I am trying to understand how the 1D convolutional layer works.
Let's prepare the data
from sklearn.model_selection import train_test_split
import keras
import pandas as pd
df = pd.read_csv('https://raw.githubusercontent.com/uiuc-cse/data-fa14/gh-pages/data/iris.csv',
names=['sepal_length', 'sepal_width', 'petal_length', 'petal_width', 'species'], header = 1)
df['labels'] = df['species'].astype('category').cat.codes
X = df[['sepal_length', 'sepal_width', 'petal_length', 'petal_width']]
ylab = df['labels']
x_train, x_test, y_train, y_test = train_test_split(np.asarray(X), np.asarray(ylab), test_size=0.33, shuffle= True)

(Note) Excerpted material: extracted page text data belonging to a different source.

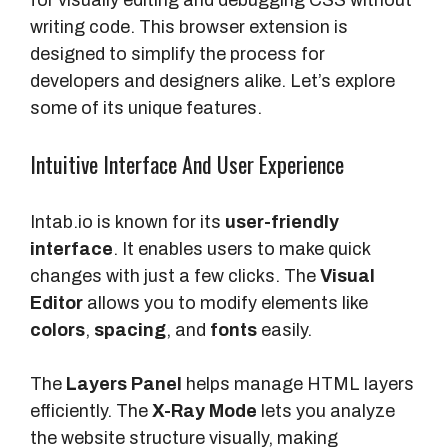
for visually editing and debugging CSS without
writing code. This browser extension is
designed to simplify the process for
developers and designers alike. Let’s explore
some of its unique features.
Intuitive Interface And User Experience
Intab.io is known for its
user-friendly
interface
. It enables users to make quick
changes with just a few clicks. The
Visual
Editor
allows you to modify elements like
colors
,
spacing
, and
fonts
easily.
The
Layers Panel
helps manage HTML layers
efficiently. The
X-Ray Mode
lets you analyze
the website structure visually, making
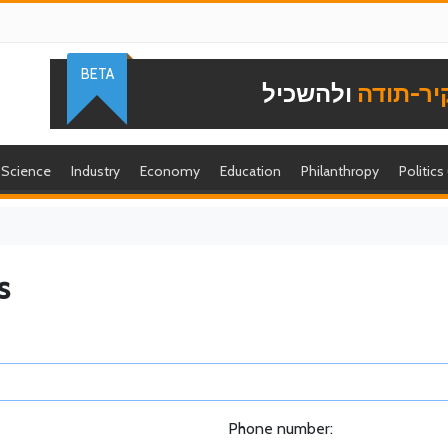
BETA
ולהשכיל
להוקיר-
Science
Industry
Economy
Education
Philanthropy
Politics
s
Phone number:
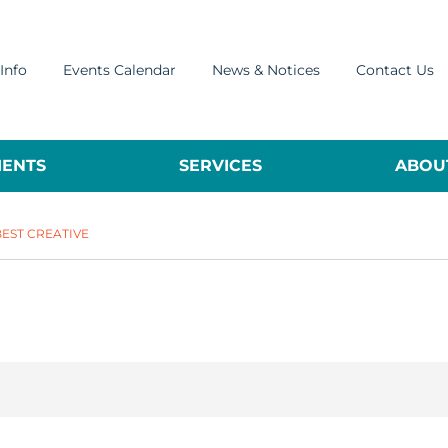
Info
Events Calendar
News & Notices
Contact Us
ENTS
SERVICES
ABOUT
BEST CREATIVE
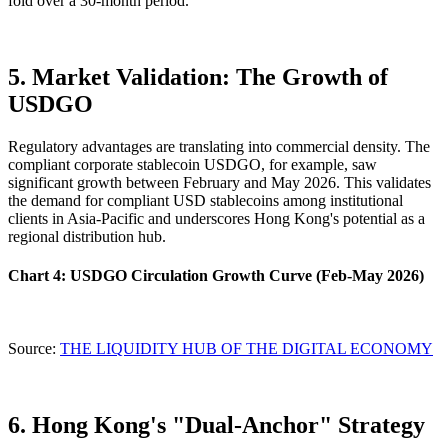
fold over a 30-month period.
5. Market Validation: The Growth of
USDGO
Regulatory advantages are translating into commercial density. The
compliant corporate stablecoin USDGO, for example, saw
significant growth between February and May 2026. This validates
the demand for compliant USD stablecoins among institutional
clients in Asia-Pacific and underscores Hong Kong's potential as a
regional distribution hub.
Chart 4: USDGO Circulation Growth Curve (Feb-May 2026)
Source:
THE LIQUIDITY HUB OF THE DIGITAL ECONOMY
6. Hong Kong's "Dual-Anchor" Strategy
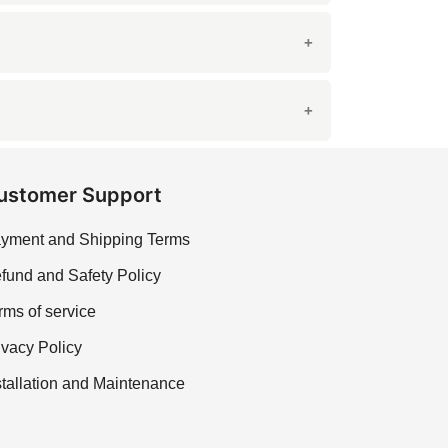
oice for high-traffic areas like kitchens and
 in the grain patterns.
cient to keep it looking fresh.
ustomer Support
yment and Shipping Terms
fund and Safety Policy
rms of service
ivacy Policy
stallation and Maintenance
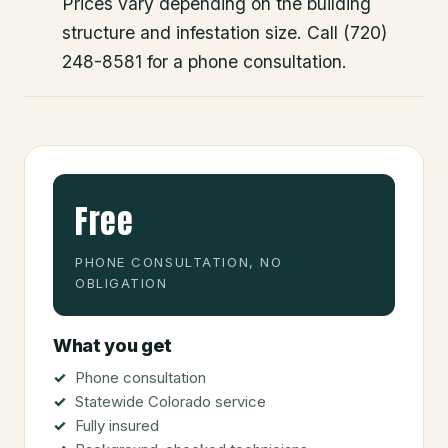
Prices vary depending on the building
structure and infestation size. Call (720)
248-8581 for a phone consultation.
Free
PHONE CONSULTATION, NO
OBLIGATION
What you get
Phone consultation
Statewide Colorado service
Fully insured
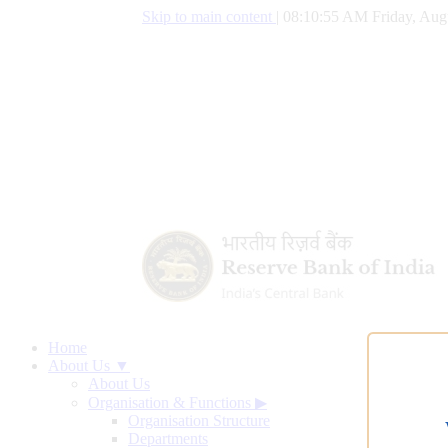
Skip to main content
|
08:10:56 AM Friday, Aug
Home
About Us ▼
About Us
Organisation & Functions
▶
Organisation Structure
Departments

# The known number of output classes.
num_classes = 3
# Input image dimensions
input_shape = (4,)
# Convert class vectors to binary class matrices. This uses 1 hot encoding.
y_train_binary = keras.utils.to_categorical(y_train, num_classes)

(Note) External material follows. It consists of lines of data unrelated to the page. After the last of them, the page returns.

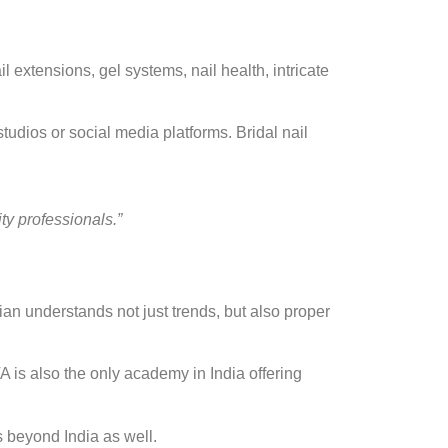
 extensions, gel systems, nail health, intricate
udios or social media platforms. Bridal nail
ity professionals.”
ian understands not just trends, but also proper
is also the only academy in India offering
s beyond India as well.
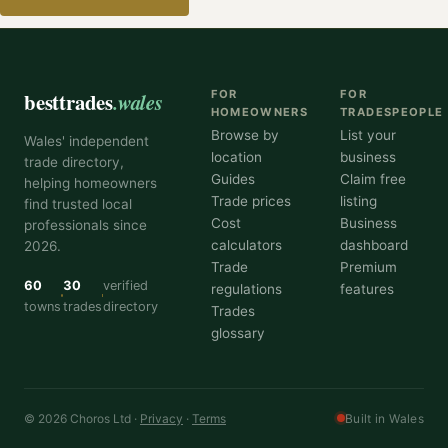
besttrades
.wales
FOR
FOR
HOMEOWNERS
TRADESPEOPLE
Browse by
List your
Wales' independent
location
business
trade directory,
Guides
Claim free
helping homeowners
Trade prices
listing
find trusted local
Cost
Business
professionals since
calculators
dashboard
2026.
Trade
Premium
60
30
verified
regulations
features
towns
trades
directory
Trades
glossary
© 2026 Choros Ltd ·
Privacy
·
Terms
Built in Wales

y_test_binary = keras.utils.to_categorical(y_test, num_classes)
x_train = x_train[0:100,:].reshape(99, 4,1)
x_test = x_test[0:50,:].reshape(50, 4,1)
Here is the Keras model,
from __future__ import print_function
from keras.models import Sequential
import keras
from keras.models import Sequential
from keras.layers import Dense, Flatten, Conv1D
from keras.callbacks import ModelCheckpoint
from keras.models import model_from_json
from keras import backend as K
model = Sequential()
model.add(Conv1D(10, (4), input_shape=(4,1), activation='relu')) # filter size 4 is the max number of filters - becaus every feature is convoluted
model.add(Flatten())
model.add(Dense(num_classes, activation='softmax'))

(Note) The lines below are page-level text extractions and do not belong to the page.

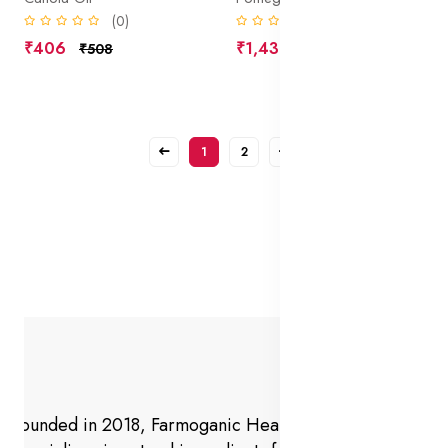
(0)
(0)
₹406
₹1,438
₹508
₹1,798
1
2
Founded in 2018, Farmoganic Health and Beauty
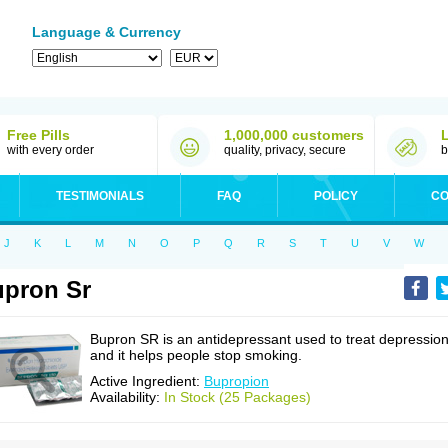
Language & Currency
Free Pills
1,000,000 customers
with every order
quality, privacy, secure
b
TESTIMONIALS
FAQ
POLICY
CO
J
K
L
M
N
O
P
Q
R
S
T
U
V
W
pron Sr
Bupron SR is an antidepressant used to treat depressio
and it helps people stop smoking.
Active Ingredient:
Bupropion
Availability:
In Stock (25 Packages)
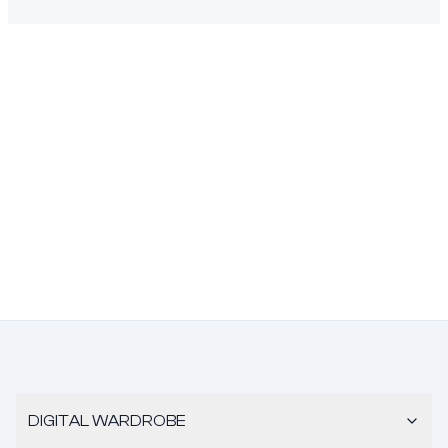
DIGITAL WARDROBE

model.compile(loss=keras.losses.categorical_crossentropy,
optimizer=keras.optimizers.Adadelta(),
metrics=['accuracy'])
model.summary()
My data is 4 dimension. Therefore, seems the filter size of the CNN can not be larger than 4. So when I set it to 4 means all the 4 features are included to be conventionalized. I am curious what does filter the first argument in the Conv1D
means.
Based on the documentation
filters: Integer, the dimensional of the output space (i.e. the number of output filters in the convolution).
So I am curious how out of four features, 10 can be generated ?! ( may be I am missing something ) but I appreciate preferably a visualized solution, or a formula to shows how can derive the output. I have noticed, but increasing the filter the performance gets better (1 vs 10). So ideally would like to understand how does that influence on the performance.